-- Activity --
Images do not belong in the copy; retype the rest of the entries below exactly.

(Source records)

++++++

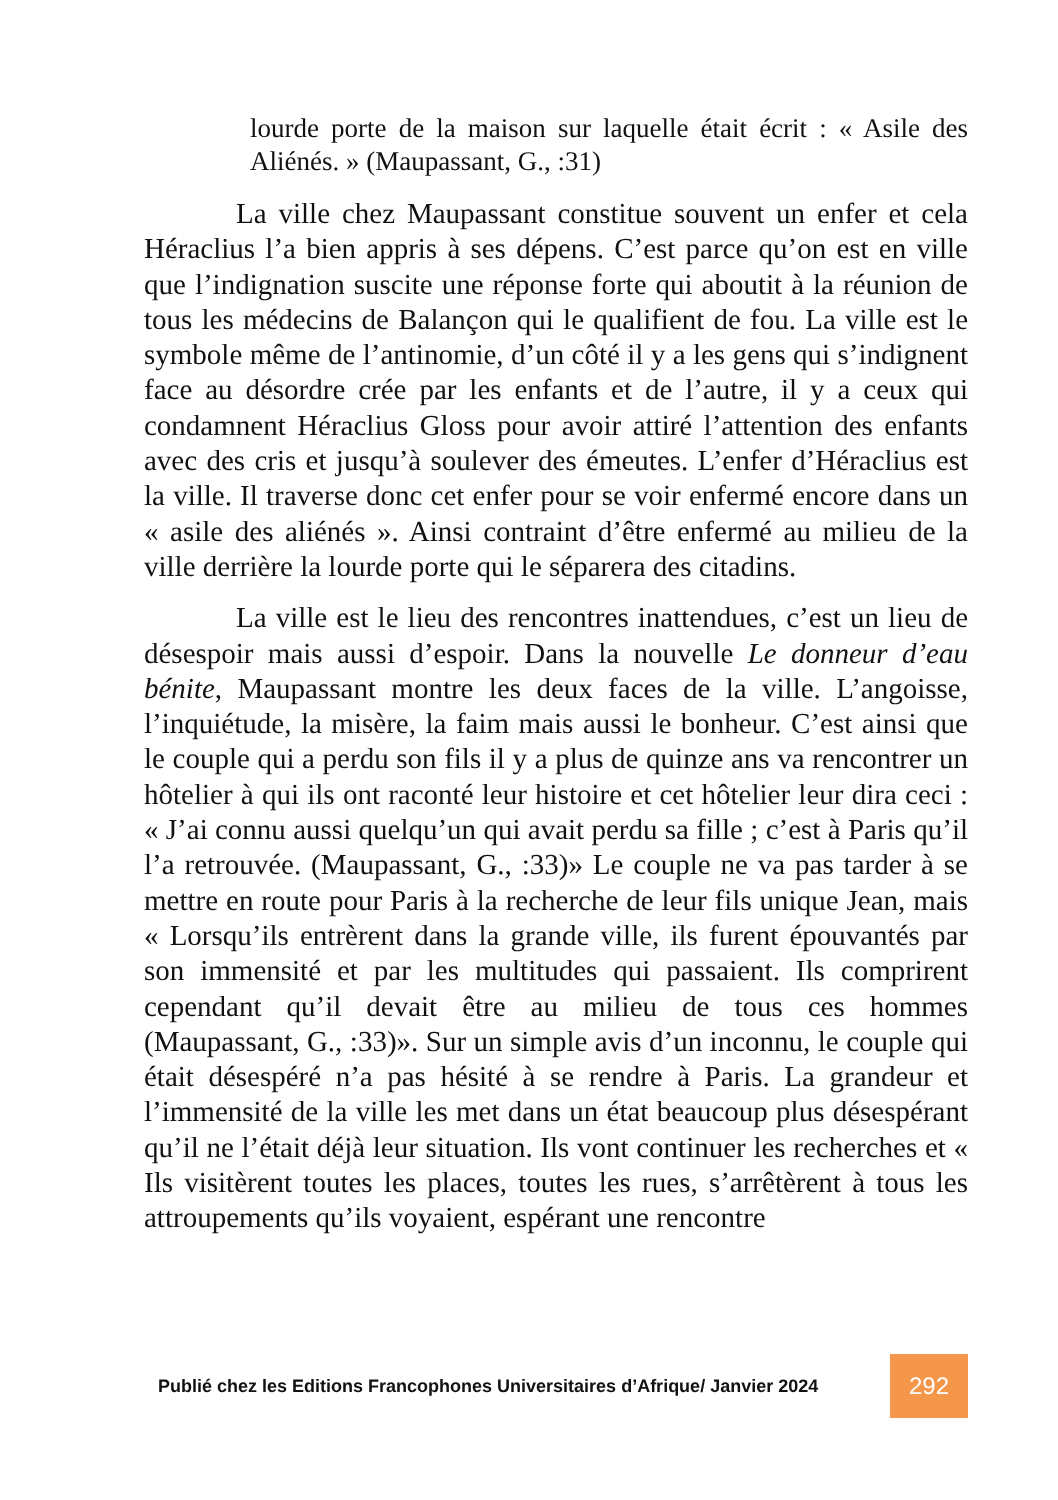lourde porte de la maison sur laquelle était écrit : « Asile des Aliénés. » (Maupassant, G., :31)
La ville chez Maupassant constitue souvent un enfer et cela Héraclius l’a bien appris à ses dépens. C’est parce qu’on est en ville que l’indignation suscite une réponse forte qui aboutit à la réunion de tous les médecins de Balançon qui le qualifient de fou. La ville est le symbole même de l’antinomie, d’un côté il y a les gens qui s’indignent face au désordre crée par les enfants et de l’autre, il y a ceux qui condamnent Héraclius Gloss pour avoir attiré l’attention des enfants avec des cris et jusqu’à soulever des émeutes. L’enfer d’Héraclius est la ville. Il traverse donc cet enfer pour se voir enfermé encore dans un « asile des aliénés ». Ainsi contraint d’être enfermé au milieu de la ville derrière la lourde porte qui le séparera des citadins.
La ville est le lieu des rencontres inattendues, c’est un lieu de désespoir mais aussi d’espoir. Dans la nouvelle Le donneur d’eau bénite, Maupassant montre les deux faces de la ville. L’angoisse, l’inquiétude, la misère, la faim mais aussi le bonheur. C’est ainsi que le couple qui a perdu son fils il y a plus de quinze ans va rencontrer un hôtelier à qui ils ont raconté leur histoire et cet hôtelier leur dira ceci : « J’ai connu aussi quelqu’un qui avait perdu sa fille ; c’est à Paris qu’il l’a retrouvée. (Maupassant, G., :33)» Le couple ne va pas tarder à se mettre en route pour Paris à la recherche de leur fils unique Jean, mais « Lorsqu’ils entrèrent dans la grande ville, ils furent épouvantés par son immensité et par les multitudes qui passaient. Ils comprirent cependant qu’il devait être au milieu de tous ces hommes (Maupassant, G., :33)». Sur un simple avis d’un inconnu, le couple qui était désespéré n’a pas hésité à se rendre à Paris. La grandeur et l’immensité de la ville les met dans un état beaucoup plus désespérant qu’il ne l’était déjà leur situation. Ils vont continuer les recherches et « Ils visitèrent toutes les places, toutes les rues, s’arrêtèrent à tous les attroupements qu’ils voyaient, espérant une rencontre
Publié chez les Editions Francophones Universitaires d’Afrique/ Janvier 2024
292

++++++

-- Solution --
lourde porte de la maison sur laquelle était écrit : « Asile des Aliénés. » (Maupassant, G., :31)
La ville chez Maupassant constitue souvent un enfer et cela Héraclius l’a bien appris à ses dépens. C’est parce qu’on est en ville que l’indignation suscite une réponse forte qui aboutit à la réunion de tous les médecins de Balançon qui le qualifient de fou. La ville est le symbole même de l’antinomie, d’un côté il y a les gens qui s’indignent face au désordre crée par les enfants et de l’autre, il y a ceux qui condamnent Héraclius Gloss pour avoir attiré l’attention des enfants avec des cris et jusqu’à soulever des émeutes. L’enfer d’Héraclius est la ville. Il traverse donc cet enfer pour se voir enfermé encore dans un « asile des aliénés ». Ainsi contraint d’être enfermé au milieu de la ville derrière la lourde porte qui le séparera des citadins.
La ville est le lieu des rencontres inattendues, c’est un lieu de désespoir mais aussi d’espoir. Dans la nouvelle Le donneur d’eau bénite, Maupassant montre les deux faces de la ville. L’angoisse, l’inquiétude, la misère, la faim mais aussi le bonheur. C’est ainsi que le couple qui a perdu son fils il y a plus de quinze ans va rencontrer un hôtelier à qui ils ont raconté leur histoire et cet hôtelier leur dira ceci : « J’ai connu aussi quelqu’un qui avait perdu sa fille ; c’est à Paris qu’il l’a retrouvée. (Maupassant, G., :33)» Le couple ne va pas tarder à se mettre en route pour Paris à la recherche de leur fils unique Jean, mais « Lorsqu’ils entrèrent dans la grande ville, ils furent épouvantés par son immensité et par les multitudes qui passaient. Ils comprirent cependant qu’il devait être au milieu de tous ces hommes (Maupassant, G., :33)». Sur un simple avis d’un inconnu, le couple qui était désespéré n’a pas hésité à se rendre à Paris. La grandeur et l’immensité de la ville les met dans un état beaucoup plus désespérant qu’il ne l’était déjà leur situation. Ils vont continuer les recherches et « Ils visitèrent toutes les places, toutes les rues, s’arrêtèrent à tous les attroupements qu’ils voyaient, espérant une rencontre
Publié chez les Editions Francophones Universitaires d’Afrique/ Janvier 2024
292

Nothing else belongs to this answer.